Got a weird one for you guys. I've got what looks like a dent/scratch on my drivers side front quarter panel, above the wheel, about 1 cm in diameter.


















It's quite hard to photograph.

Noticed it when I bought the car, but thought it was just a normal dent or chip. But it's actually raised to the touch. Almost as if it's been dented from the inside. It's to High up, for it to be a stone in the wheel well. And that's all plastic lined.

What would you guys suggest to do to repair it? I have touch up paint. But is there a risk of rust setting in?

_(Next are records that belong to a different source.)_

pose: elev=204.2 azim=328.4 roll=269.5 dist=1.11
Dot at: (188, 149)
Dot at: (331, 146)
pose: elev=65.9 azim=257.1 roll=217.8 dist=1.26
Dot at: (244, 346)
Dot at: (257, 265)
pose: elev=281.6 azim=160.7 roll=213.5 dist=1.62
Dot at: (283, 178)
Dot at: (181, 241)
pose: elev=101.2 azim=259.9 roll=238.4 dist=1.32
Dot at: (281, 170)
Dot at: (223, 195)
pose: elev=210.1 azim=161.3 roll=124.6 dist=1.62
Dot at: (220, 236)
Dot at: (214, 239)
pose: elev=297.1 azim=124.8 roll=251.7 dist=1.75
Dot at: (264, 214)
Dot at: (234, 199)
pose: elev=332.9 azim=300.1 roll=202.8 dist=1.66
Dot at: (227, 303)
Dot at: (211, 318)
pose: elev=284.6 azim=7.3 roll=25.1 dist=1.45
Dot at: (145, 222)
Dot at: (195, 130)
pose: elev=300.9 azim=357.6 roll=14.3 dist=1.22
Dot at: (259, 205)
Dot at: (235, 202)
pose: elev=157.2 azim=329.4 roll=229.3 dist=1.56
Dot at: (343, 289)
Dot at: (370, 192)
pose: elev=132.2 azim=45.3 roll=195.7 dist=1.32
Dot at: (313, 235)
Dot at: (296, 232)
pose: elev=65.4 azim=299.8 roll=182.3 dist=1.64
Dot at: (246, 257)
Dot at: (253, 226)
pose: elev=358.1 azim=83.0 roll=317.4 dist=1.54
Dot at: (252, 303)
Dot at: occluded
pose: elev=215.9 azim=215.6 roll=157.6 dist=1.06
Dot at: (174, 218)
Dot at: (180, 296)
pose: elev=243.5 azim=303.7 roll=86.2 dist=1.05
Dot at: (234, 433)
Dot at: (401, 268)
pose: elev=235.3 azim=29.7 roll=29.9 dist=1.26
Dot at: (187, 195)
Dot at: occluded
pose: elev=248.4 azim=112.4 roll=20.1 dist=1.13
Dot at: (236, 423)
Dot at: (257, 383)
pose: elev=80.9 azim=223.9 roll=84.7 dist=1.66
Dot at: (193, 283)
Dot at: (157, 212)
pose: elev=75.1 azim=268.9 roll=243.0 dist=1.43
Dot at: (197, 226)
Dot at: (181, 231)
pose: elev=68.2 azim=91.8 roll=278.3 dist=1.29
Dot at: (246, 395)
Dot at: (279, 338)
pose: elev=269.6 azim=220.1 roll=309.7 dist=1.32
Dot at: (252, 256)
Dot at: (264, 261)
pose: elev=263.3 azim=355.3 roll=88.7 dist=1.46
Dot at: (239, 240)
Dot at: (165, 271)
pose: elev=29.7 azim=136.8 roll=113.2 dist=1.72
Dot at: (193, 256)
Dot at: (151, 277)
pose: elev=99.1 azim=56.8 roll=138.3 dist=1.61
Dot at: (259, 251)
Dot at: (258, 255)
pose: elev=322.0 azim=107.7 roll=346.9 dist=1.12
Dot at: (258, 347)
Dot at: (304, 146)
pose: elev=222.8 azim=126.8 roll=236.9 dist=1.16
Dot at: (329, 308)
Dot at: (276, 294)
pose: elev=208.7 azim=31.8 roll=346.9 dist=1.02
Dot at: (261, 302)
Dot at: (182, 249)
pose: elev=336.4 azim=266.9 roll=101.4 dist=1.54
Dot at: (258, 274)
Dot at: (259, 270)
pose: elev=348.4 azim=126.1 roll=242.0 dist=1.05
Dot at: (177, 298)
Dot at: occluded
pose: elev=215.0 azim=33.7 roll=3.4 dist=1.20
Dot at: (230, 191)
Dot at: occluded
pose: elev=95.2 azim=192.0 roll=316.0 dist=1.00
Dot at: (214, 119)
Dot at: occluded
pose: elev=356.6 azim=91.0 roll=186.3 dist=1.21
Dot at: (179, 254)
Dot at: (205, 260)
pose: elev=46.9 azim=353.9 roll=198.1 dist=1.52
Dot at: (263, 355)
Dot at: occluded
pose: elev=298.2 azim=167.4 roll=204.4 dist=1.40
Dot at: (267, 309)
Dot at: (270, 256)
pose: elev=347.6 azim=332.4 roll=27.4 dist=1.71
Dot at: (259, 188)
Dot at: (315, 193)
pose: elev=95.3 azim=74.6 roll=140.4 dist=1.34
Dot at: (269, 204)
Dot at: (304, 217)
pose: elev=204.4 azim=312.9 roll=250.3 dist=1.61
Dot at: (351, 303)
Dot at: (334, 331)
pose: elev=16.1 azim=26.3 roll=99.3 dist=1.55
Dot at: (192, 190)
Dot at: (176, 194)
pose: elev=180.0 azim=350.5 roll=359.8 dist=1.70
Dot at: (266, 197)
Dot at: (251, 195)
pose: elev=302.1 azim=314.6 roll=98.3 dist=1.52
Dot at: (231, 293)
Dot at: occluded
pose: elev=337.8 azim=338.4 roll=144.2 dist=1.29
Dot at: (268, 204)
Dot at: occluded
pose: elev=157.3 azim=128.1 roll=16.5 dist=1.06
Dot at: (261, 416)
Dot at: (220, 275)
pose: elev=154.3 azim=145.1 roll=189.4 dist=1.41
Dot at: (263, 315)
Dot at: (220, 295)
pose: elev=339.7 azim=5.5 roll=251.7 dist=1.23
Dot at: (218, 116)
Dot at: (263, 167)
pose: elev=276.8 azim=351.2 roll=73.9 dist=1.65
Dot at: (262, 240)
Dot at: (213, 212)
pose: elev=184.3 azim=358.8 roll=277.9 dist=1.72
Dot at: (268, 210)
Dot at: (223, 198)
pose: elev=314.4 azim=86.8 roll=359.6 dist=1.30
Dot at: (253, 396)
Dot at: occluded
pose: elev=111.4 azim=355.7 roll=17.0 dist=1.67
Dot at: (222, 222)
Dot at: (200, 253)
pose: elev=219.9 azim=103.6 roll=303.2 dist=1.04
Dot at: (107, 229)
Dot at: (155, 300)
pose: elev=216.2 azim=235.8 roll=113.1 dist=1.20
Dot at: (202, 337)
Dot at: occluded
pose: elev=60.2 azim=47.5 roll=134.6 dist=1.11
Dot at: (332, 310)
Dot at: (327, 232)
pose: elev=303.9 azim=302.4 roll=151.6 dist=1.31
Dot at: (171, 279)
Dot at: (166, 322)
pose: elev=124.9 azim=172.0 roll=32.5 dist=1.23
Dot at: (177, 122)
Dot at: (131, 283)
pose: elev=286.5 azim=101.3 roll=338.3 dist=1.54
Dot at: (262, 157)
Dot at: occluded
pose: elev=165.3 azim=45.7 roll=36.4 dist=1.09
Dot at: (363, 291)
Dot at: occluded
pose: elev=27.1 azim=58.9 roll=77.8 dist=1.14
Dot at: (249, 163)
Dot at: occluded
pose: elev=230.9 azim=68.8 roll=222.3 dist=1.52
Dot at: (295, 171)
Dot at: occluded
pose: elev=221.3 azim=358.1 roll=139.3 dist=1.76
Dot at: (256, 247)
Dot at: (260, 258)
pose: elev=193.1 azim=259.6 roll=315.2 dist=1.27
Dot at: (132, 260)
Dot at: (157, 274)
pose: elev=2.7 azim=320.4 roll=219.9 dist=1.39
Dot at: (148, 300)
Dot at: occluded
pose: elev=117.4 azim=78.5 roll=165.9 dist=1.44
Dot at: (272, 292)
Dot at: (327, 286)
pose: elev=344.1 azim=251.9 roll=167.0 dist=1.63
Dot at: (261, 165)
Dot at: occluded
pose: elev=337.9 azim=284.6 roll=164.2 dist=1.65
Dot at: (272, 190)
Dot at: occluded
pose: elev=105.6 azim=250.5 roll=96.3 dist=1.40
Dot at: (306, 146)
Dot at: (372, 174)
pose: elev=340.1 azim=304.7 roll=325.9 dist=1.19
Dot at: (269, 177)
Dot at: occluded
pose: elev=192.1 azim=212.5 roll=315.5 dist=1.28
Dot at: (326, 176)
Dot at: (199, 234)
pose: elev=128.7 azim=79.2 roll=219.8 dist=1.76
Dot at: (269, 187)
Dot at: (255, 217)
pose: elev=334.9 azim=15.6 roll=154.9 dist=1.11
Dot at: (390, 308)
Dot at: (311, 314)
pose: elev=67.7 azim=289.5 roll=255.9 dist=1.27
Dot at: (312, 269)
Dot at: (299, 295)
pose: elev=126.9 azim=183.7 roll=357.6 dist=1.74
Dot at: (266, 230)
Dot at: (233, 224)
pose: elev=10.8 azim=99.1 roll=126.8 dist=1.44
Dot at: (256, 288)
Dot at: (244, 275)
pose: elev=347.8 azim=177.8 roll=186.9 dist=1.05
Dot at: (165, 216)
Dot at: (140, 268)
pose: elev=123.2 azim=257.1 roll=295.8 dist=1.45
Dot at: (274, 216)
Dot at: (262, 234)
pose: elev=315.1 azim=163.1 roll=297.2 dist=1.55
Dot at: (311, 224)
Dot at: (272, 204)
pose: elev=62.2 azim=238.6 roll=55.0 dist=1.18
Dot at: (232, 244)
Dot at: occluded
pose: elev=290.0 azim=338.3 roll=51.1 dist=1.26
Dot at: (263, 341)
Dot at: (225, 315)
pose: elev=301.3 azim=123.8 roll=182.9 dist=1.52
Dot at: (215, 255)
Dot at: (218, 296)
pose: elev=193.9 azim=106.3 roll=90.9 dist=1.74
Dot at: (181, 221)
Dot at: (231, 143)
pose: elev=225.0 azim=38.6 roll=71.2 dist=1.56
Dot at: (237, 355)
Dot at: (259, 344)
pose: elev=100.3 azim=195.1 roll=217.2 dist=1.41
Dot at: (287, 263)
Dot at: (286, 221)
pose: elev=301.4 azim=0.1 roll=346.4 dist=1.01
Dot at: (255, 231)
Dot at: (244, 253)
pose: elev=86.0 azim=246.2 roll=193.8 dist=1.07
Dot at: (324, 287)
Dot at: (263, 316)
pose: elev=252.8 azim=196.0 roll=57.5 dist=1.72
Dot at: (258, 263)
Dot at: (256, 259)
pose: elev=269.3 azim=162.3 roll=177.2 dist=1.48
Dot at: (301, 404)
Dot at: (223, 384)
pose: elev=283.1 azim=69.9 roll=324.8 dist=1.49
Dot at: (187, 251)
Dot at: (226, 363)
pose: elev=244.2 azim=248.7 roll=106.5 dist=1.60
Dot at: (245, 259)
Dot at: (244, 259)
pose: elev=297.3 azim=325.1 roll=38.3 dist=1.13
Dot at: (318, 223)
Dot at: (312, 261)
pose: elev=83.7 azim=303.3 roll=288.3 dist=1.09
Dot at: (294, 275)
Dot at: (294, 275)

Sent from my iPhone using Tapatalk


----------



## Fairtony (Mar 12, 2018)

No ideas from anyone?


Sent from my iPhone using Tapatalk


----------



## Ultra (Feb 25, 2006)

Looks like cracked filler to me, any sign of a repair in that area ?


----------



## Fairtony (Mar 12, 2018)

Ultra said:


> Looks like cracked filler to me, any sign of a repair in that area ?


Not really, unless they did a great job. Panel is perfect shape, no distortion in colour.

Sent from my iPhone using Tapatalk


----------



## Ultra (Feb 25, 2006)

The lower picture lacks clarity much like a painted panel that has sinkage, a visit to a body shop for a opinion should solve the mystery.


----------



## Sicskate (Oct 3, 2012)

A dent guy will be able to tap that down easily 

We get random high spots on new cars all the time, all it takes it a clumsy mistake when transporting panels.

There's no point trying to guess how or why it happened.

Sent from my FRD-L09 using Tapatalk


----------



## Fairtony (Mar 12, 2018)

Ok thanks, looks like it might need to visit a professional. But for the time being, will a bit of touch up paint be fine? I don’t want to risk rust setting in. 


Sent from my iPhone using Tapatalk


----------



## Porkypig (Jun 20, 2012)

As a PDR tech who looks at panels in detail all day I would have to agree with the earlier comment that it is cracked filler from a bodge repair. If it is high it is because it is a bodge and going by the picture the paint and surface looks a pretty poor quality finish. Also as PDR tech I can tell you that if it is filler it ain't gonna tap down, just crack the filler even more and break it out of the repair. Have a feel up under the wheel arch, if the inside of the panel is distorted then it is probably filled and will need doing again. Hope this helps.


----------



## EliteCarCare (Aug 25, 2006)

Definitely looks like cracked filler, nothing you can do with that other than a visit to the bodyshop.

Alex


----------